The only non-original detail is the altarpiece by Filippo Lippi, which is a copy of the one preserved in Berlin. But you should pay the most attention to the cycle of frescoes on the walls, which with an incredible vivacity depict the Journey of the Magi to Bethlehem and their lavish procession. Among the many painters working in Florence shortly after the mid-1400s, Cosimo the Elder chose Benozzo Gozzoli for this work, a very trustworthy collaborator of Fra Angelico: the painter blessed the Medici with a spectacular, truly princely result.

You should know that the Medici, while aware and very protective of their power, intended to "democratically" propose themselves as the leaders of the Florentine Republic. For this reason, the image of the Magi walking along the same path effectively symbolizes "good governance" and agreement. The exuberance of the costumes, the splendor of the horses, and the festive atmosphere of the procession might make you think of the spectacular public ceremonies of the time.

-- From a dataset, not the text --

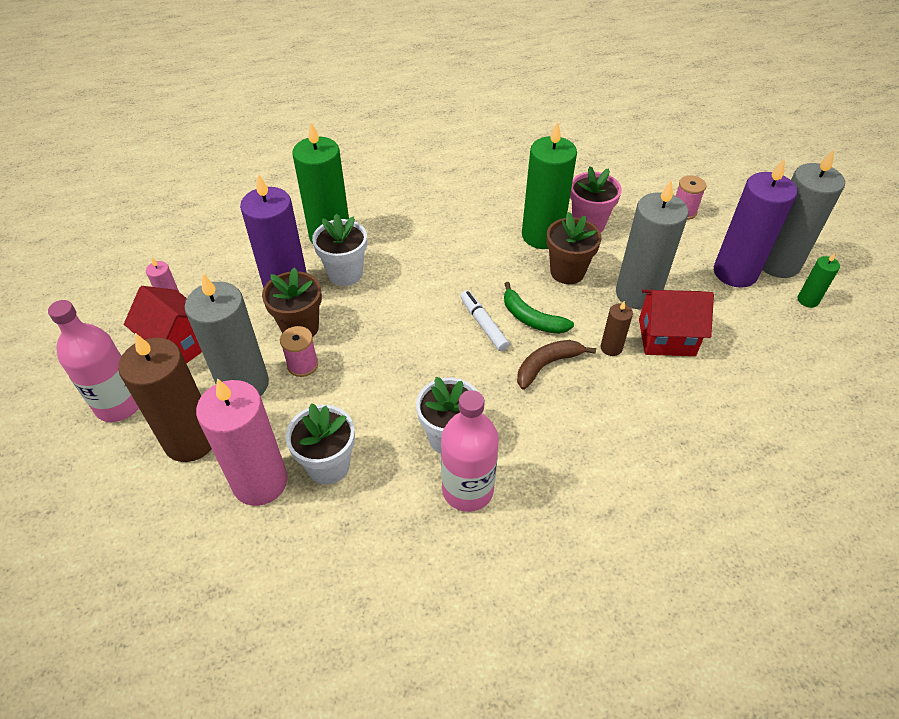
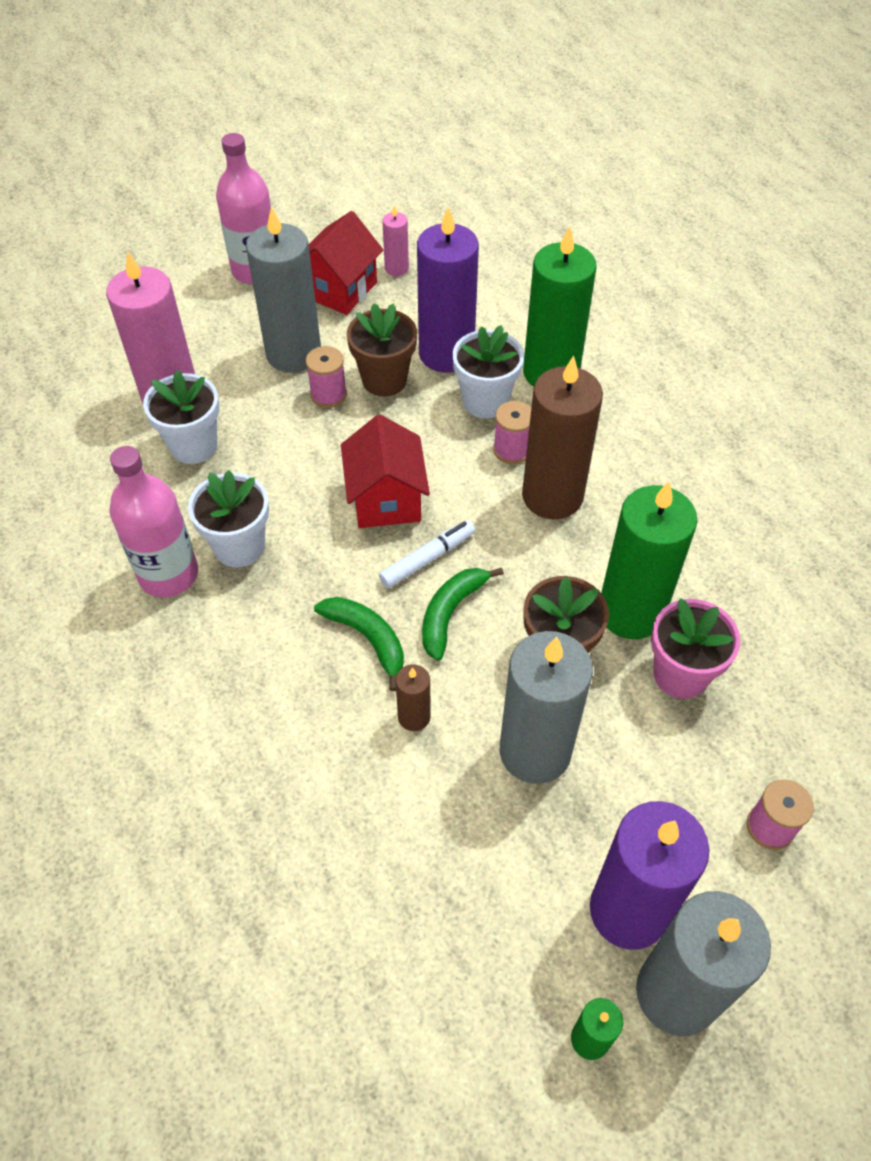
camera: 80 degrees right, 5 degrees up
brown candle [118,333,212,462] -> brown candle moved to [522,356,603,519]
brown banana [517,340,596,390] -> green banana [314,597,404,691]
red house [639,290,714,356] -> red house moved to [341,414,430,528]
none -> pink spool [493,401,531,464]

In addition to the Magi Chapel, you can also visit other rooms on the first floor where you can admire beautiful paintings, Baroque tapestries, and magnificent rooms dating back to the renovations carried out by the Riccardi family in the seventeenth century; the Gallery is also a spellbinding sight, frescoed by the Neapolitan painter Luca Giordano. The scenographic effect is multiplied by the presence of large mirrors along the walls.


FUN FACT: in the chapel's frescoes, Benozzo Gozzoli inserted several members of the Medici family, depicted with great accuracy: among them you can even recognize the painter himself, wearing a red hat with his name written on it.